Texte fourni:
# # # #

Le dernier Observatoire de l'ePub indique un "net ralentissement de la croissance du programmatique au profit du gré à gré" notamment au deuxième semestre de 2022. Ce dernier a représenté 41% des recettes display l'année dernière, contre 59% pour le programmatique, soit une hausse de 21% comparé à 2021. Même si cette évolution est significative, voire spectaculaire, il serait prématuré d'y voir une tendance structurelle et générale ne serait-ce que parce que c'est la première fois que cela se produit depuis de nombreuses années : la part du gré à gré pour la commercialisation du display n'a pas cessé de baisser avant 2022, passant par exemple de 54% en 2018 à 37% des montants négociés en 2021. Avant de parler d'un retour en force du gré à gré, il vaudrait mieux attendre de voir comment les annonceurs vont se comporter cette année.

Le vrai et la faux gré à gré

Mais il y a aussi une autre raison à ce besoin de prudence : les chiffres de l'Observatoire n'intègrent pas seulement les recettes déclarées par les régies ; ils tiennent également compte des investissements réalisés par les agences sur l'open web. Or, une partie des ordres d'insertion que les agences passent auprès de réseaux publicitaires externes spécialisés (par exemple en ciblage contextuel, ciblage intentionnistes ou en vidéo outstream, etc.) sont en réalité activés par ces derniers en programmatique, en mode managed. Résultat : l'opération achetée en programmatique auprès d'une sélection d'éditeurs ou dans l'open auction est considérée comme étant du direct basé sur un ordre d'insertion manuel (et donc comptabilisée comme du gré à gré), quand en réalité elle aussi emprunte un cheminement automatisé avec les intermédiaires de la chaîne programmatique.

"Dans ce cas, plus d'OI signés, même s'ils donnent à penser à des opérations de gré à gré, ne génèrent pas de meilleurs revenus pour les éditeurs parce qu'ils impliquent des intermédiaires qui achètent en open auction via le header bidding, lui-même en stagnation", analyse Grégoire Gaffié, directeur de la monétisation de Reworld Media. "Il faut vraiment distinguer le gré à gré du managed. Si on considère uniquement le périmètre des  recettes déclarées par la vingtaine de régies du SRI, la part du programmatique est en réalité restée stable en 2022", atteste Paul Ripart, directeur commercial programmatique et data chez Prisma Media.

Certes, cela n'empêche pas certaines régies, prises individuellement, d'enregistrer des hausses sur le gré à gré, ce qui est remarquable dans un contexte de décélération des investissements liés à la conjoncture économique et sécuritaire en Europe. Chez Media Figaro, où le poids du gré à gré sur les recettes de publicité digitale est de l'ordre de 40%, une tendance à la hausse de ce canal s'observe depuis 2020. En 2022, les recettes en gré à gré ont évolué de 7%. "Les raisons à ce regain d'intérêt sont multiples : le contexte que nous vivons et la montée en puissance des sujets RSE poussent les annonceurs à s'associer davantage aux marques médias de confiance qui contribuent à leur réputation et qui savent les accompagner dans leurs stratégies de plateforme de marque. C'est une tendance chez nous fortement portée par les opérations de brand content assurées par 14H", commente Karine Rielland Mardirossian, directrice générale déléguée digital chez Media Figaro.

# # # #

Données fournies:
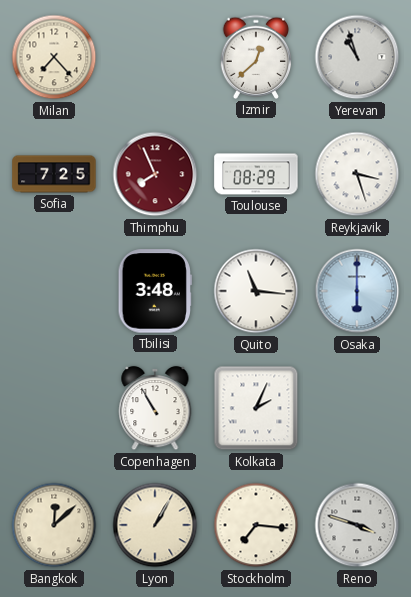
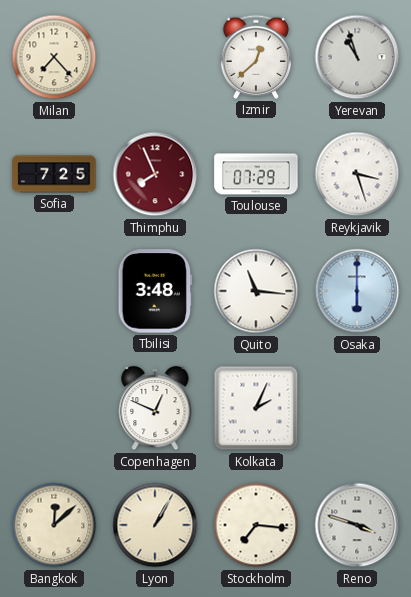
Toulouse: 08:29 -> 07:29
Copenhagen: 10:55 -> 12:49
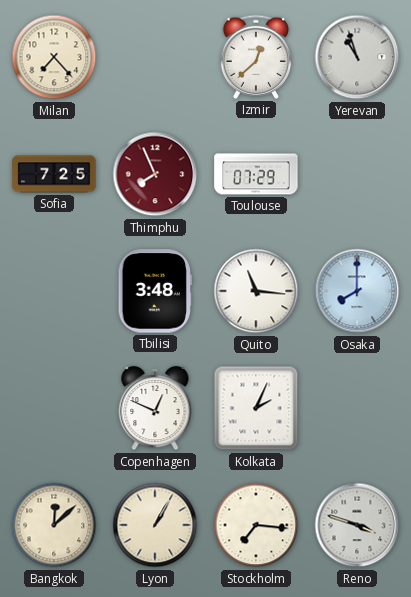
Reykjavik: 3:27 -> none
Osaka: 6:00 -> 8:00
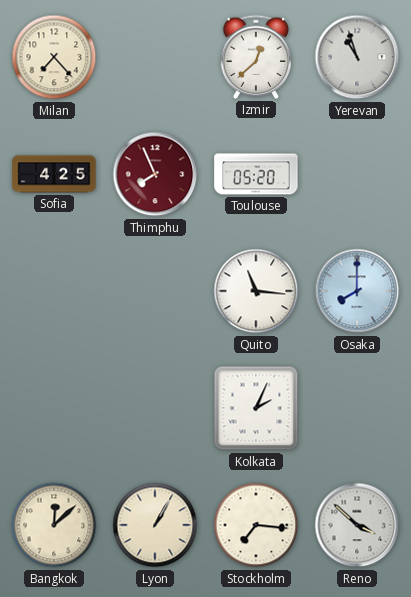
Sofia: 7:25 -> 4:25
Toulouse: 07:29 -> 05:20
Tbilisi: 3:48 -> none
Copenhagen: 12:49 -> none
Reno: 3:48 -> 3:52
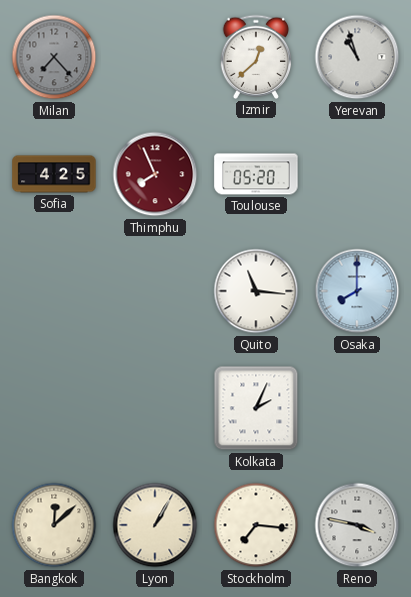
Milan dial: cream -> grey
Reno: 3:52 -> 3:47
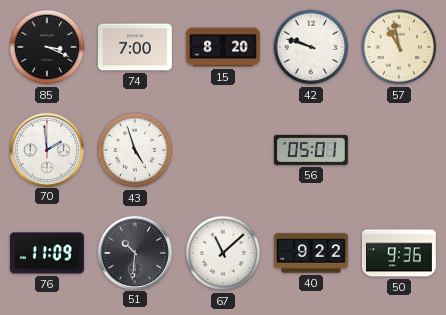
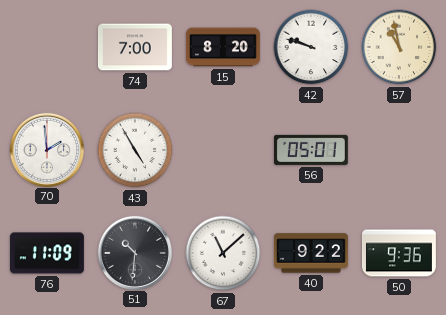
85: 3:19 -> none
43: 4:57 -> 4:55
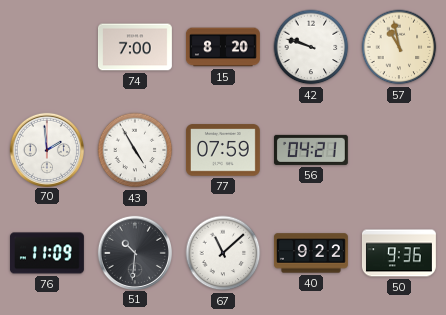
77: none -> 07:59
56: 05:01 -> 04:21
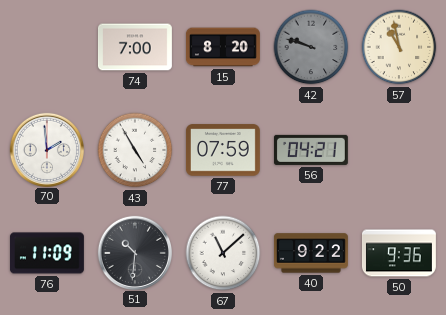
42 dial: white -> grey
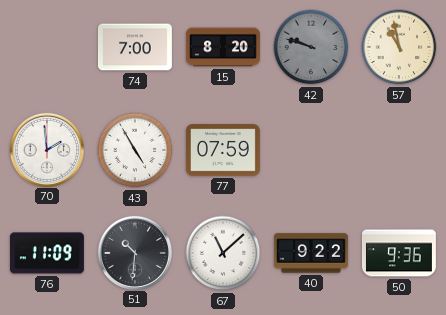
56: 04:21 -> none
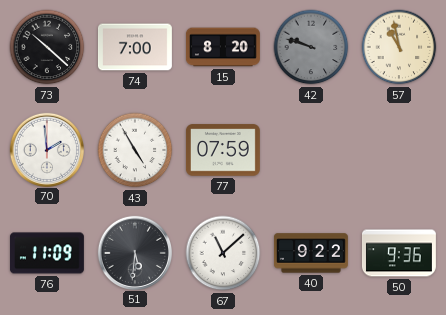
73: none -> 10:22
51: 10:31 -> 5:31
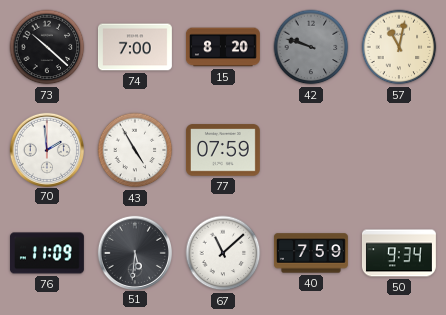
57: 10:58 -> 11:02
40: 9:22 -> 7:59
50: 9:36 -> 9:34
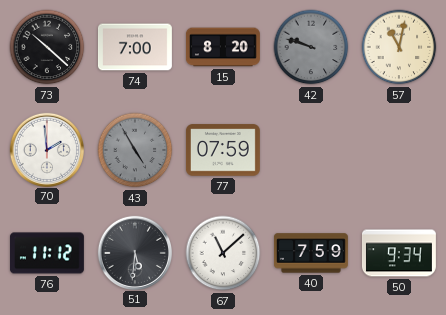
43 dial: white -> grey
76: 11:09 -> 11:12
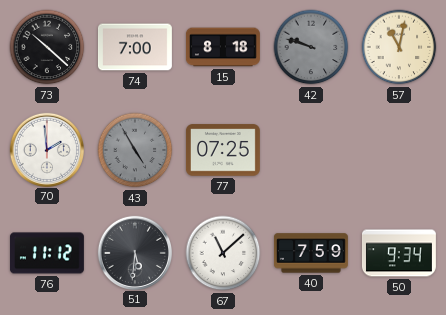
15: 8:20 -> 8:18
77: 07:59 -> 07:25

# # # #

Exercice court 1: Recopiez, dans le texte sur la vente d'espaces display, le passage qui va de « Le vrai et la » jusqu'à « la chaîne programmatique. » inclus.
Exercice court 2: Selon le texte sur la vente d'espaces display, quel est le poids du gré à gré dans les recettes de publicité digitale chez Media Figaro ?

Réponse complète 1:
Le vrai et la faux gré à gré

Mais il y a aussi une autre raison à ce besoin de prudence : les chiffres de l'Observatoire n'intègrent pas seulement les recettes déclarées par les régies ; ils tiennent également compte des investissements réalisés par les agences sur l'open web. Or, une partie des ordres d'insertion que les agences passent auprès de réseaux publicitaires externes spécialisés (par exemple en ciblage contextuel, ciblage intentionnistes ou en vidéo outstream, etc.) sont en réalité activés par ces derniers en programmatique, en mode managed. Résultat : l'opération achetée en programmatique auprès d'une sélection d'éditeurs ou dans l'open auction est considérée comme étant du direct basé sur un ordre d'insertion manuel (et donc comptabilisée comme du gré à gré), quand en réalité elle aussi emprunte un cheminement automatisé avec les intermédiaires de la chaîne programmatique.

Réponse complète 2: Il est de l'ordre de 40 %.